I know, I know...

Discussion in 'Trumpet Discussion' started by butxifxnot, Aug 2, 2005.

  1. butxifxnot

    butxifxnot Pianissimo User

    Jul 10, 2004
    Eat the meat and spit out the bones. You pick what you need and leave what isn't desirable alone (while some people can digest what I see as bones, I can't). Everyone learns this somehow or another. I look at classmates of mine and their embouchure and can't imagine how they can get a sound out (and their sound proves my point, a vast majority of the time), and then I see professionals with the same embouchure kicking my imagination's butt. Somethings just work for different people differently. But then, there are some fundamental truths that more or less apply to all players (just in varying degrees). I fully acknowledge this, and still ask for y'all's varying opinions/advices (many of you being much more accomplished than I, I'm finding). :-)

    I know I'm not supposed to fret on mouth positioning, but it was brought up. I'm going to go around all over for as many opinions as I can on this subject, and so I start here. While I was talking to her, a director (acting as clinician) brought up some points about higher notes (personal conversation), and she said that the higher register indeed, feels quite different from buzzing the lower notes, and that it requires a much firmer embouchure. This woman plays with steel lips, as her corners are 100% firm at all hights and depths (except maybe the lowest of lows, but her middle register definately has the corners going).

    I used to use firm corners to play, as several directors pushed the method on me. And when I would get tired with this embouchure focused on the corners, the corners would go bleh. As a matter of fact, for several years, my endurance was consistantly nearly the worst of my sections (though I was one of the top players).

    (I believe it was the year before last) My PI and a judge talked to me about how the lips must have flesh between the teeth and MP in order to avoid damage and increase endurance (I'm learning, also, much air is even more key to this). I have focused on this, and the corners idea nearly left me.

    Now, when I get tired, my corners feel nothing: my lips toward the center tire (though not nearly as quickly as the corners did. I have just noticed this, BTW). When the clinician was talking about playing up in the higher register, a big part of it (as well as what I have been doing) was the corners of the mouth being firm as an anchor (another question regarding the concept of an "anchor" pending). I had not noticed this, nor do I think I am doing it (I might be, but I am not aware of it) because she told me that working out the higher notes should tire the corners.

    Question 1 What are thoughts on the positioning of the lips at the higher register? (Include a brief synopsis of how your embouchure currently works now normally).

    Question 2 What acts as the embouchuric "anchor"? The flesh in the middle of the lips (I doubt it)? The corners (told to me by several people, including the clinician)? The bottom lip (told to me by my awesome brass player of a director)?

    :-) Thank you for putting up with that essay. Y'all're great.

| Source material |
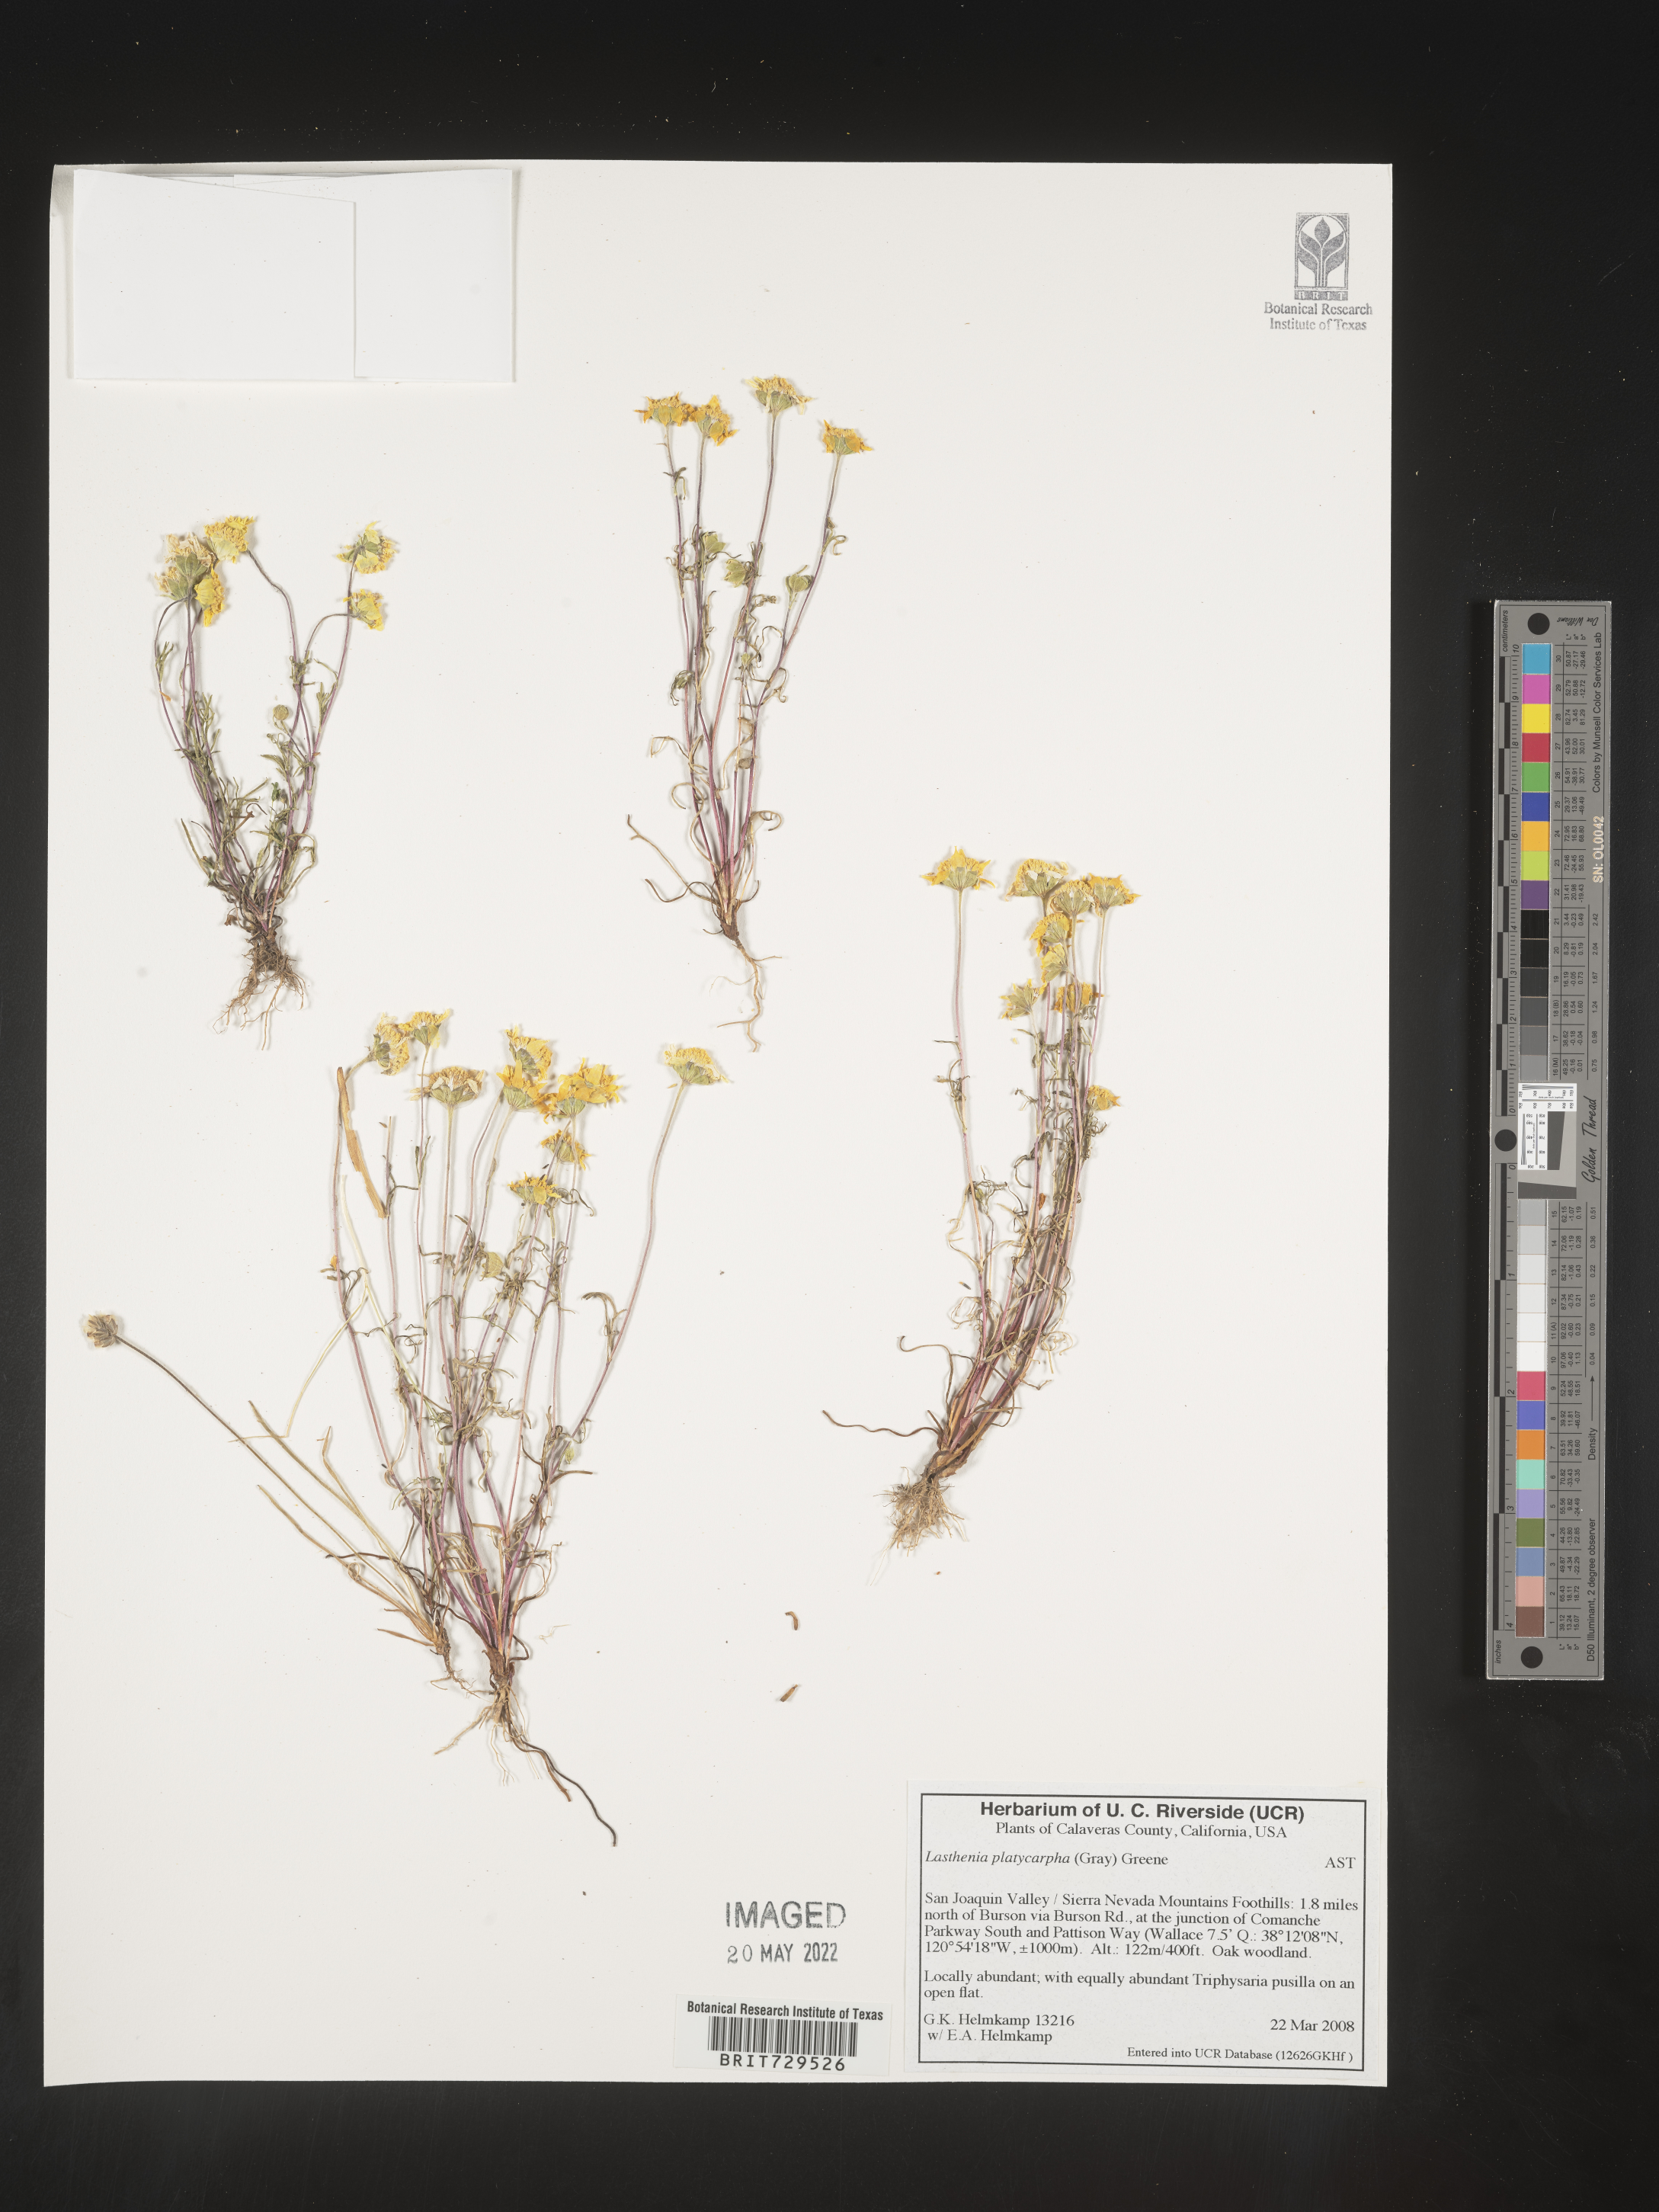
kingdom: Plantae
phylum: Tracheophyta
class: Magnoliopsida
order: Asterales
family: Asteraceae
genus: Lasthenia
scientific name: Lasthenia
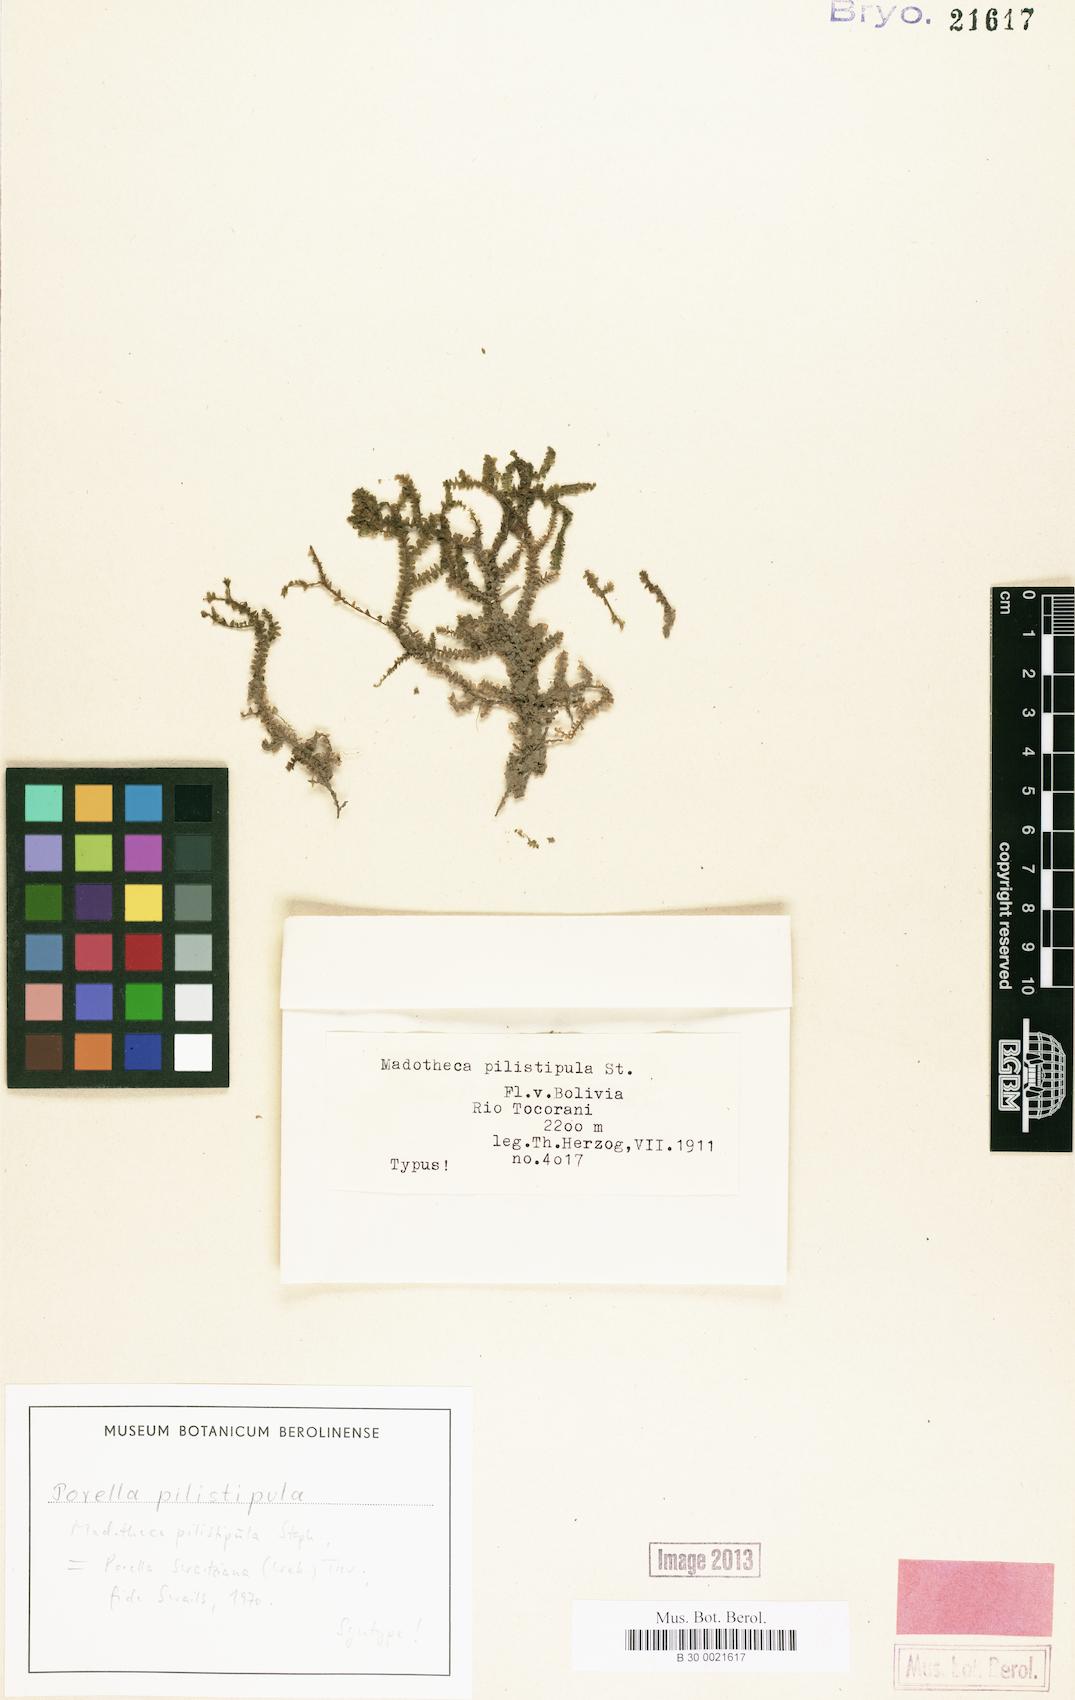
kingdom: Plantae
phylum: Marchantiophyta
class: Jungermanniopsida
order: Porellales
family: Porellaceae
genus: Porella
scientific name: Porella swartziana
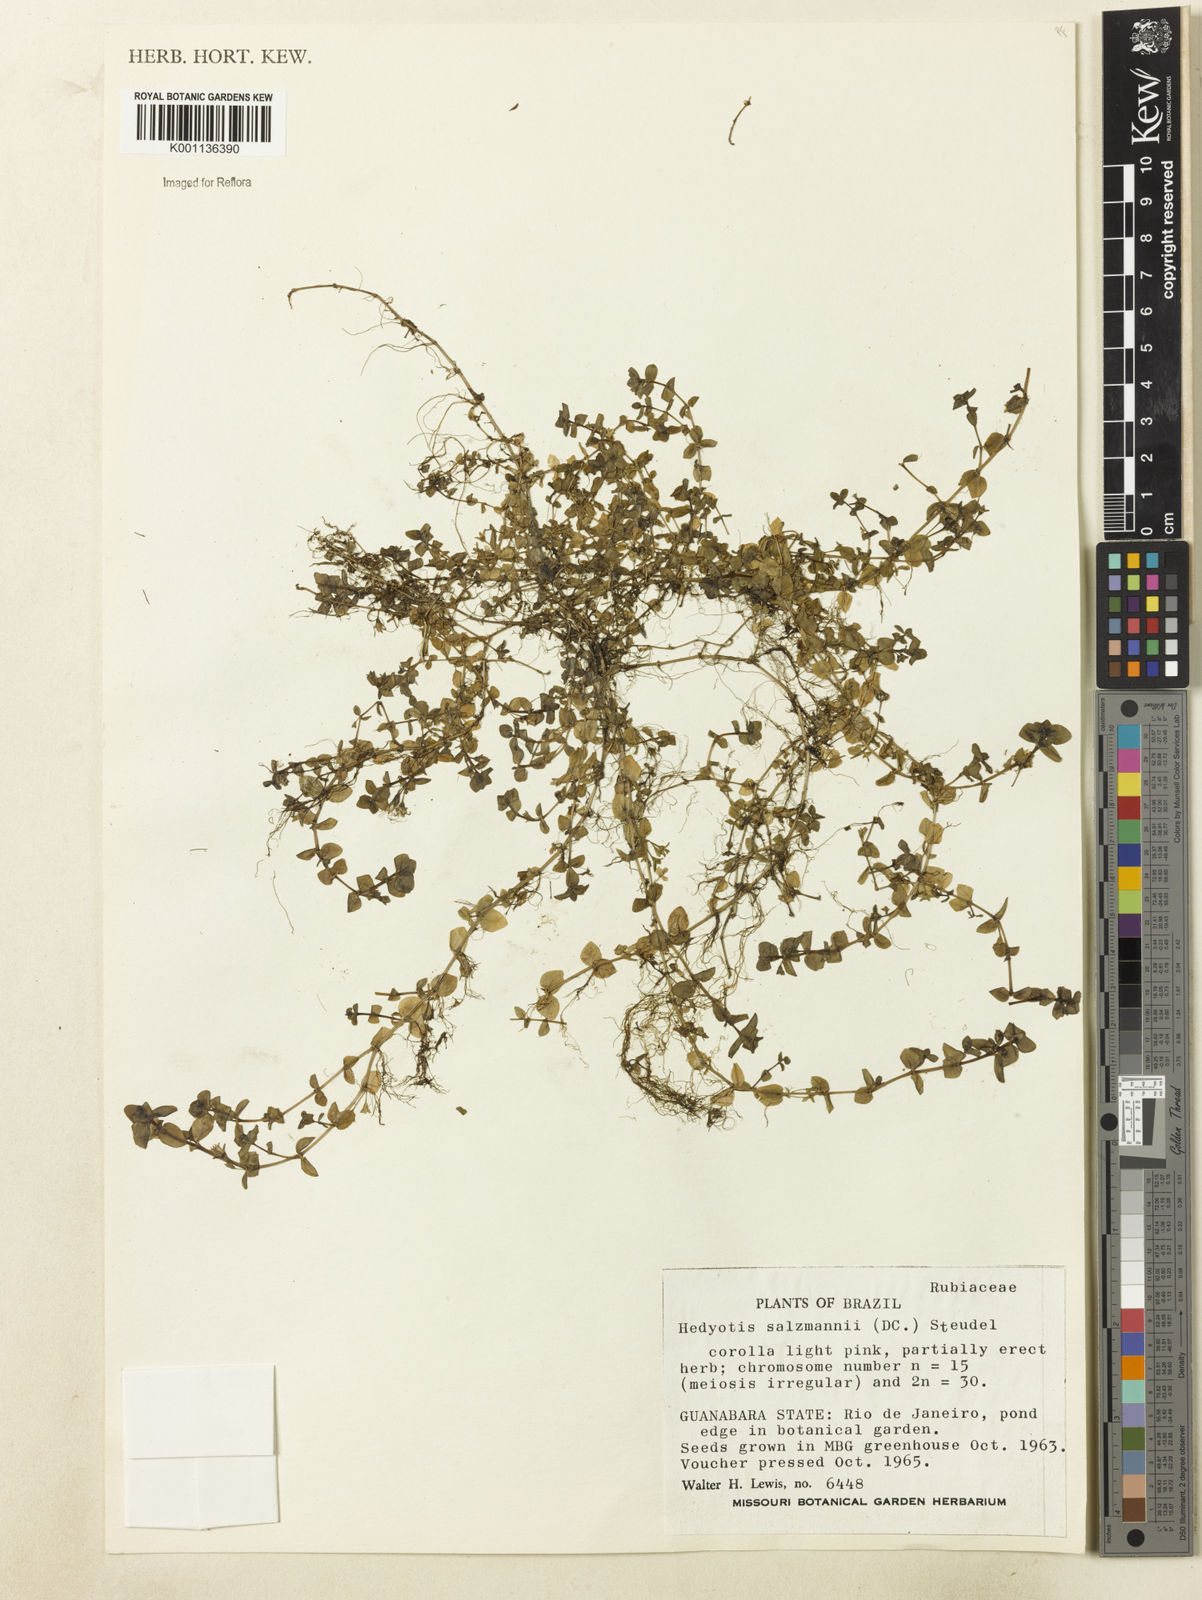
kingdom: Plantae
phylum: Tracheophyta
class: Magnoliopsida
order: Gentianales
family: Rubiaceae
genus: Oldenlandia
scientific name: Oldenlandia salzmannii
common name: Salzmann's mille graines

| Exercise aim |
Set down word for word the part of the trumpet embouchure post that runs from "I know I'm not" up to and including "the corners going).".

| Answer section |
I know I'm not supposed to fret on mouth positioning, but it was brought up. I'm going to go around all over for as many opinions as I can on this subject, and so I start here. While I was talking to her, a director (acting as clinician) brought up some points about higher notes (personal conversation), and she said that the higher register indeed, feels quite different from buzzing the lower notes, and that it requires a much firmer embouchure. This woman plays with steel lips, as her corners are 100% firm at all hights and depths (except maybe the lowest of lows, but her middle register definately has the corners going).